Bioluminescent images representative of mice bearing (A) NB1691^luc tumors treated with anti-GD₂-miRneg-NP (left) or anti-GD₂-miR34a-NP (right), along with representative mice bearing (B) SK-N-AS^luc tumors treated with anti-GD₂-miRneg-NP (left) or anti-GD₂-miR34a-NP (right) were obtained at day 25. Tumor growth curves from (C) mice bearing NB1691^luc tumors treated with anti-GD₂-miRneg-NP (black line) or anti-GD₂-miR34a-NP (red line) and (D) mice bearing SK-N-AS^luc tumors treated with anti-GD₂-miRneg-NP (black line) or anti-GD₂-miR34a-NP (red line). Time points for systemic administration of nanoparticles are indicated by the symbol ▴. Differences in tumor growth between mice injected with anti-GD₂-miR34a-NP versus anti-GD₂-miRneg-NP were statistically significant for both models (NB1691^luc n=8, *p<0.05) (SK-N-AS^luc *p<0.05 for n=8 and **p<0.01 for n=6). For the SK-N-AS^luc model, two tumors grew significantly faster than the median and are represented in the growth curve for all 8 tumors (red line). The purple line represents the growth curve without these two tumors (n=6). Mature miR-34a transcript levels were significantly higher in anti-GD₂-miR34a-NP treated tumours relative to anti-GD₂-miRneg-NP-treated control tumors in both the (E) NB1691^luc (***p<0.001, n=8) and (F) SK-N-AS^luc (*p<0.05, n=8). Notably, the two SK-N-AS tumors with increased growth from (D) had poor uptake of miR-34a (arrow).

Figure 4. Targeting of MYCN by miR-34a in vivo.
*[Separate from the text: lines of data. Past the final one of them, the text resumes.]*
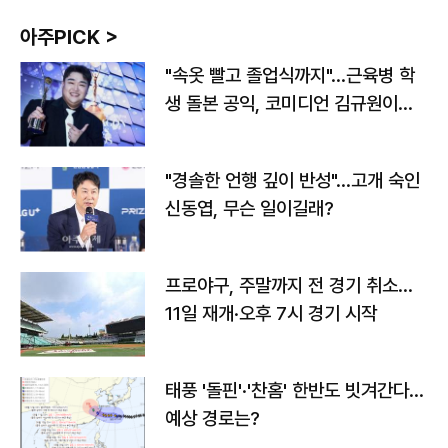
아주PICK >
"속옷 빨고 졸업식까지"…근육병 학
생 돌본 공익, 코미디언 김규원이었
다
"경솔한 언행 깊이 반성"…고개 숙인
신동엽, 무슨 일이길래?
프로야구, 주말까지 전 경기 취소…
11일 재개·오후 7시 경기 시작
태풍 '돌핀'·'찬홈' 한반도 빗겨간다…
예상 경로는?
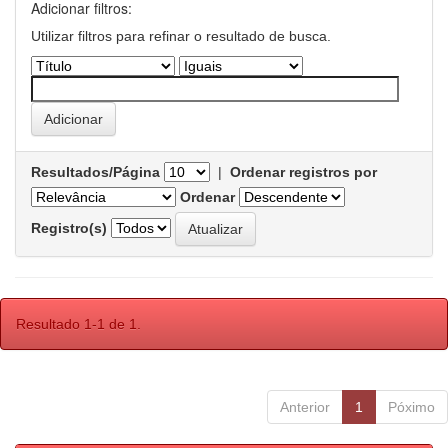
Adicionar filtros:
Utilizar filtros para refinar o resultado de busca.
Resultados/Página
|
Ordenar registros por
Ordenar
Registro(s)
Resultado 1-1 de 1.
Anterior
1
Póximo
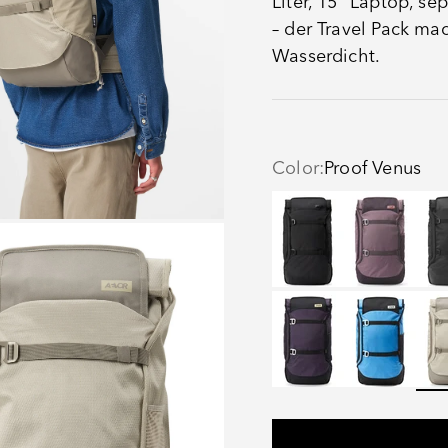
Liter, 15" Laptop, s
– der Travel Pack mac
Wasserdicht.
Color:
Proof Venus
Black Eclipse
Oxy Purple
Pro
Proof Phantom Purpl
Proof Retro 
Pro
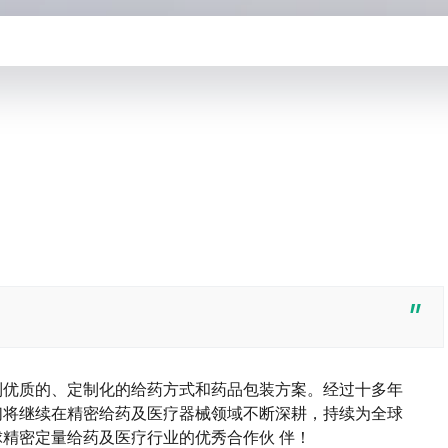
客户得到优质的、定制化的给药方式和药品包装方案。经过十多年
们将继续在精密给药及医疗器械领域不断深耕，持续为全球
精密定量给药及医疗行业的优秀合作伙 伴！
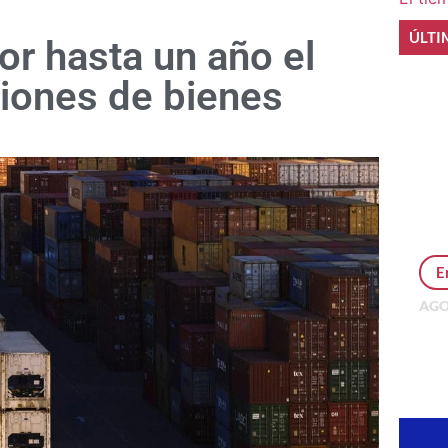
ÚLTI
or hasta un año el
iones de bienes
E
AGO
Per
MEP
inv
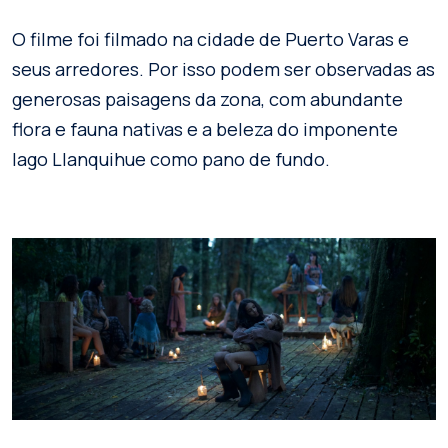
O filme foi filmado na cidade de Puerto Varas e
seus arredores. Por isso podem ser observadas as
generosas paisagens da zona, com abundante
flora e fauna nativas e a beleza do imponente
lago Llanquihue como pano de fundo.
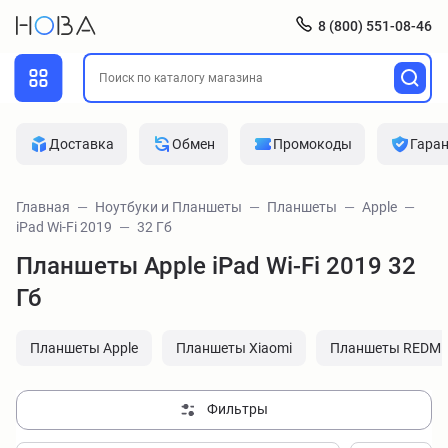
8 (800) 551-08-46
Доставка
Обмен
Промокоды
Гара
Главная
Ноутбуки и Планшеты
Планшеты
Apple
iPad Wi-Fi 2019
32 Гб
Планшеты Apple iPad Wi-Fi 2019 32
Гб
Планшеты Apple
Планшеты Xiaomi
Планшеты REDMI
Фильтры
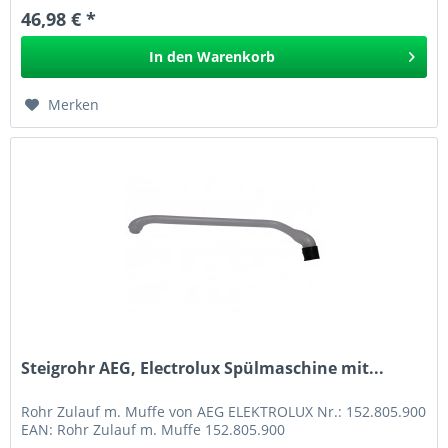
46,98 € *
In den
Warenkorb
Merken
Steigrohr AEG, Electrolux Spülmaschine mit...
Rohr Zulauf m. Muffe von AEG ELEKTROLUX Nr.: 152.805.900
EAN: Rohr Zulauf m. Muffe 152.805.900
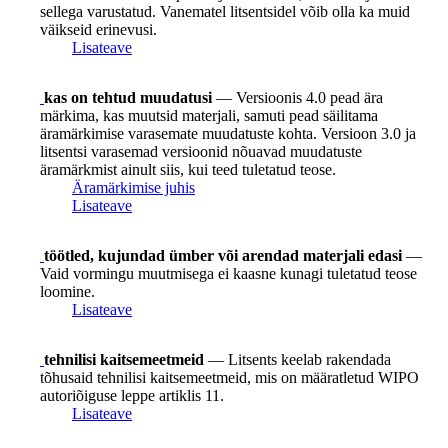
sellega varustatud. Vanematel litsentsidel võib olla ka muid
väikseid erinevusi.
Lisateave
kas on tehtud muudatusi
— Versioonis 4.0 pead ära
märkima, kas muutsid materjali, samuti pead säilitama
äramärkimise varasemate muudatuste kohta. Versioon 3.0 ja
litsentsi varasemad versioonid nõuavad muudatuste
äramärkmist ainult siis, kui teed tuletatud teose.
Äramärkimise juhis
Lisateave
töötled, kujundad ümber või arendad materjali edasi
—
Vaid vormingu muutmisega ei kaasne kunagi tuletatud teose
loomine.
Lisateave
tehnilisi kaitsemeetmeid
— Litsents keelab rakendada
tõhusaid tehnilisi kaitsemeetmeid, mis on määratletud WIPO
autoriõiguse leppe artiklis 11.
Lisateave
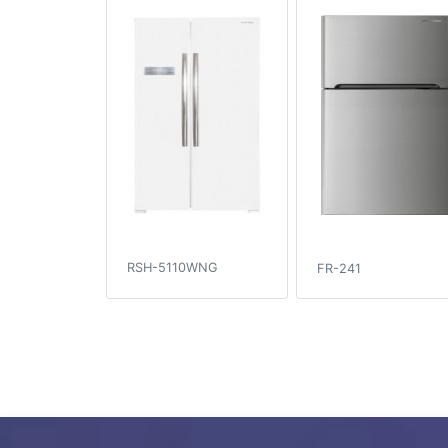
RSH-5110WNG
FR-241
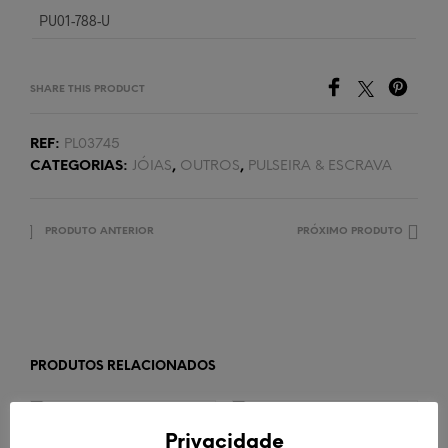
PU01-788-U
SHARE THIS PRODUCT
REF:
PL03745
CATEGORIAS:
JÓIAS
,
OUTROS
,
PULSEIRA & ESCRAVA
PRODUTO ANTERIOR
PRÓXIMO PRODUTO
PRODUTOS RELACIONADOS
ESGOTADO!
Privacidade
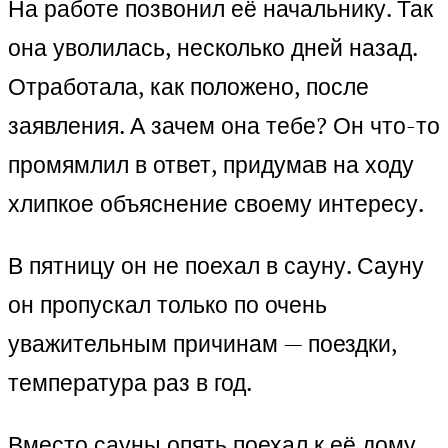
На работе позвонил её начальнику. Так
она уволилась, несколько дней назад.
Отработала, как положено, после
заявления. А зачем она тебе? Он что-то
промямлил в ответ, придумав на ходу
хлипкое объяснение своему интересу.
В пятницу он не поехал в сауну. Сауну
он пропускал только по очень
уважительным причинам — поездки,
температура раз в год.
Вместо сауны опять поехал к её дому.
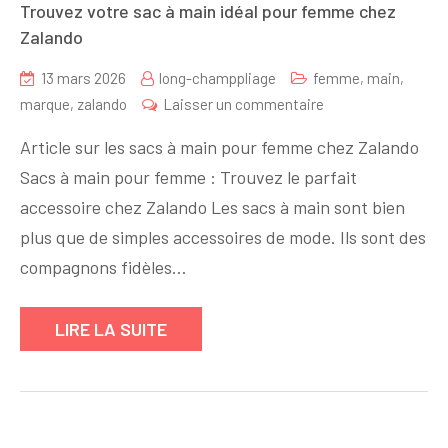
Trouvez votre sac à main idéal pour femme chez
Zalando
13 mars 2026
long-champpliage
femme
,
main
,
sur
marque
,
zalando
Laisser un commentaire
Trouvez
Article sur les sacs à main pour femme chez Zalando
votre
Sacs à main pour femme : Trouvez le parfait
sac
accessoire chez Zalando Les sacs à main sont bien
à
main
plus que de simples accessoires de mode. Ils sont des
idéal
compagnons fidèles…
pour
femme
LIRE LA SUITE
chez
Zalando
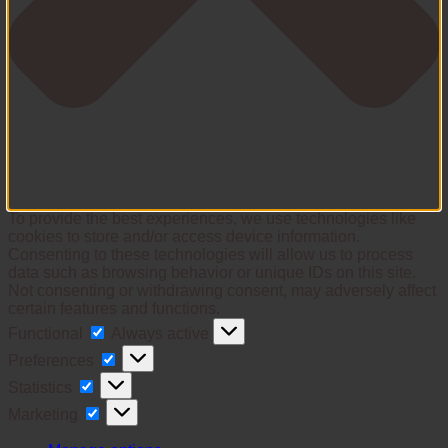
To provide the best experiences, we use technologies like
cookies to store and/or access device information.
Consenting to these technologies will allow us to process
data such as browsing behavior or unique IDs on this site.
Not consenting or withdrawing consent, may adversely affect
certain features and functions.
Functional
Functional
Always active
Preferences
Preferences
Statistics
Statistics
Marketing
Marketing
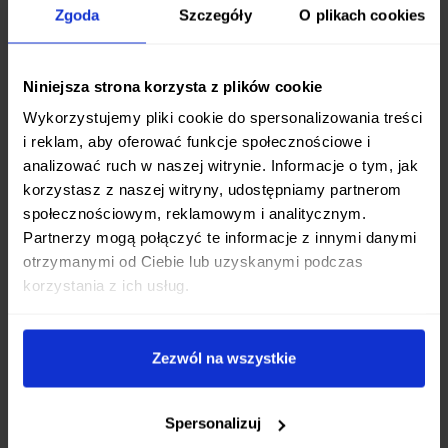
tradycyjnego materiału z nowoczesną formą
Zgoda
Szczegóły
O plikach cookies
tworzy narzędzie, które jest zarówno piękne, jak i
niezwykle praktyczne.
Niniejsza strona korzysta z plików cookie
Wykorzystujemy pliki cookie do spersonalizowania treści
Wszechstronny pomocnik w kuchni
i reklam, aby oferować funkcje społecznościowe i
analizować ruch w naszej witrynie. Informacje o tym, jak
Nóż szefa kuchni to
najbardziej uniwersalne
korzystasz z naszej witryny, udostępniamy partnerom
narzędzie
dla każdego kucharza – amatora i
społecznościowym, reklamowym i analitycznym.
profesjonalisty. Model Swiss Modern 20cm
Partnerzy mogą połączyć te informacje z innymi danymi
doskonale sprawdzi się do:
otrzymanymi od Ciebie lub uzyskanymi podczas
korzystania z ich usług.
Krojenia i plastrowania mięsa
Siekania ziół i czosnku
Porcjowania ryb
Zezwól na wszystkie
Przygotowywania warzyw i owoców
Wielu innych zadań wymagających precyzji i
Spersonalizuj
siły cięcia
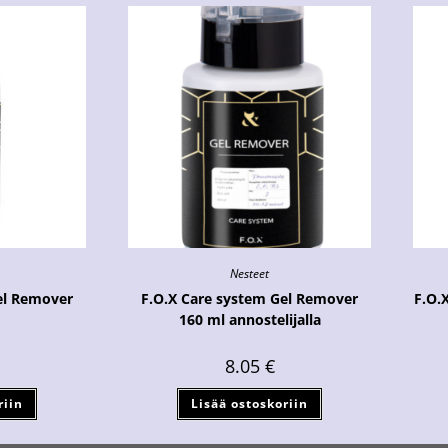
Nesteet
el Remover
F.O.X Care system Gel Remover
F.O.
160 ml annostelijalla
8.05
€
riin
Lisää ostoskoriin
(A) MYCN, a validated target of miR-34a, mRNA levels were significantly reduced in GD₂-miR34a-NP treated NB1691^luc tumors relative to negative controls (**p<0.001, n=8) (B) qPCR analysis of SK-N-AS^luc tumors did not indicate a statistically significant difference between anti-GD₂-miR34a-NP and anti-GD₂-miRneg-NP treated tumours, potentially because levels of MYCN expression are very low in this cell line. Three SK-N-AS tumors treated with negative control nanoparticles appeared to have somewhat higher expression then the median, although this level of expression is very low compared to MYCN amplified tumors (C) MYCN reduction in NB1691^luc was validated at a protein level by Western Blot and (D) protein suppression was quantified using densitometry. NME1, a validated MYCN target, had reduced mRNA levels in anti-GD₂-miR34a-NP treated NB1691^luc tumors (E) and SK-N-AS^luc tumors (F) relative to negative controls (*p<0.05, n=8), as evaluated by qPCR.

Figure 5. Pro-apoptotic and anti-angiogenic activity of GD₂ targeted nanoparticles containing miR-34a.

Tumors of mice treated with anti-GD₂-miR-34a-NPs and negative controls were analyzed by TUNEL staining on paraffin embedded section of SK-N-AS^luc (a) and NB1691^luc (b) tumors. In both tumor subtypes, treatment with anti-GD₂-miR34a-NPs led to a significant increase in apoptosis (c, ***p<0.001, n=8). Immunohistochemistry staining with CD34 showed a marked decrease in the endothelial cell marker subsequent to anti-GD₂-miR34a-NP treatment (d-f, ***p<0.001, n=8). KI67 staining showed reduced proliferation in anti-GD₂-miR34a-NP treated cohorts (g-i, ***p<0.001, n=8).

Figure 6. Molecular events involved with miR-34a anti-angiogenic effects.

(A) qPCR and (B) western blot analyses of TIMP2 mRNA (n=4 tumors) and protein levels (n=3 tumors) from NB1691 tumors treated with anti-GD-miR-neg-NP or anti-GD20miR34a-NP. (C) Computationally predicted target sites on the 3′ UTR of TIMP2 for miR-92 polycistronic cluster members from chromosome 13 and X. qPCR analysis of miR-92 cluster members from chromosome 13 (D) and chromosome X (E) in tumors treated with anti-GD-miR-neg-NP (n=8) or anti-GD20miR34a-NP (n=8). (F) qPCR analysis of MYCN and TIMP2 expression in SHEP TET21 cells possessing a repressible MYCN transgene. Expression levels of these genes in cells treated (DOX+) and untreated (DOX-) with doxycycline are displayed. (G) Expression levels of miR-92 cluster members in SHEP TET21 following treatment with doxycycline (MYCN low expression state)(n=5 biological replicate experiments). (H) Luciferase assays following co-transfection of NB1691 cells with a reporter construct containing a wild type TIMP2 3′ UTR region and either miR-20b mimics or a negative control oligonucleotide (n=2). Luciferase activity following co-transfection of the same cell line with a plasmid having a mutated binding site for miR-20b and either miR-20b mimics or a negative control oligonucleotide is also displayed.